The DocBook DTD prior to version 5 includes an empty placeholder module named dbgenent.mod that is intended for general entities declared by the user. Here is how it is referenced in the docbookx.dtd file:

<!ENTITY % dbgenent PUBLIC
"-//OASIS//ENTITIES DocBook Additional General Entities V4.5//EN"
"dbgenent.mod">
%dbgenent;

The DTD declares a parameter entity using both PUBLIC and SYSTEM identifiers, and then it references the entity. In the stock DTD, this effectively does nothing because the dbgenent.mod contains nothing but comments. However, if you populate that file in the DTD directory with your own entity declarations, then they will automatically be incorporated into the DTD and be available for reference in documents.

What if you cannot edit the dbgenent.mod file? That is the case if it is on a shared system or in a read-only directory. One option is to copy the entire DTD to a new location that is writable, edit dbgenent.mod there, and have all your documents reference the DTD in the new location by using an XML catalog.

Another option is to leave the DTD in its original place and use an XML catalog to redirect the lookup of just the dbgenent.mod file.
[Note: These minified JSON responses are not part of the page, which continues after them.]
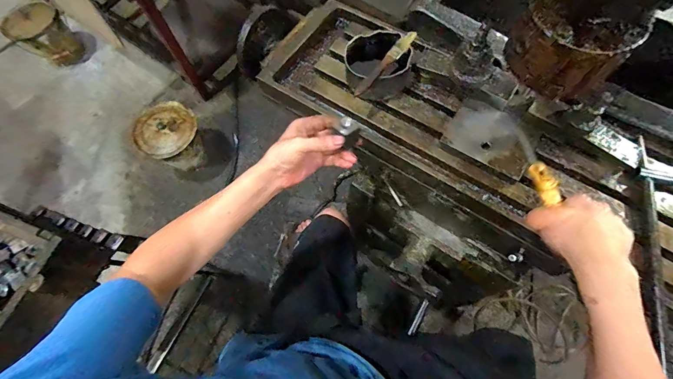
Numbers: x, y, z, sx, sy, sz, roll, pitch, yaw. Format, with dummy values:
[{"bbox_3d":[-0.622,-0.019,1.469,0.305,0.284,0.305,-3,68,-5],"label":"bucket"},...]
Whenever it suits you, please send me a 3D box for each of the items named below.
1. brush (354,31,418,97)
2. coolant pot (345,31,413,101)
[{"bbox_3d":[0.077,-0.200,0.523,0.020,0.013,0.151,39,74,15],"label":"brush"},{"bbox_3d":[0.068,-0.211,0.550,0.104,0.070,0.095,-1,68,2],"label":"coolant pot"}]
See Chapter 5, XML catalogs for more information on catalogs. This method works if you are using the Java catalog resolver used in Saxon or Xalan, but not the catalog resolver in xsltproc. Here is how it works:

Using an XML catalog to relocate dbgenent.mod

  1. Create your version of dbgenent.mod containing your entity declarations. You can use any filename and directory location.

  2. In your XML catalog file, add an entry that matches on the PUBLIC identifier used for dbgenent.mod, but set the uri attribute to locate your new file. Include the prefer="public" on the group wrapper to ensure the public identifier is used before the original system identifier.

    <group prefer="public">
      <public
         publicId="-//OASIS//ENTITIES DocBook Additional General Entities V4.5//EN"
         uri="mygenent.mod"/>
    </group>
    <nextCatalog catalog="path/to/docbook/catalog.xml"/>
    

    The public identifier in the catalog entry must exactly match the one used in your version of the DocBook DTD (this example is for version 4.5). The entry must also appear before the nextCatalog reference to the DocBook catalog file, which would resolve that public identifier to the original empty file.

Then when you process your documents with Saxon or Xalan configured to use your XML catalog, the parser will locate your new entities file and not use the empty version supplied with the DTD.

Note

Unfortunately, this process does not work with xsltproc, which will skip looking up a file in a catalog if the file's system identifier works. In the case of the DocBook DTD, the original system id does work because the empty file is present, so no catalog lookup takes place. You can force it to use the catalog only by deleting or renaming the empty dbgenent.mod file in the DTD directory.

If you are using DocBook version 5, there is no provision in the DTD or RelaxNG schema to support entity declarations in the schema. You have to put entity declarations, including any named character entities like &trade;, into an entities file and reference that file in the DOCTYPE declaration, as described in the section “Shared text entities”.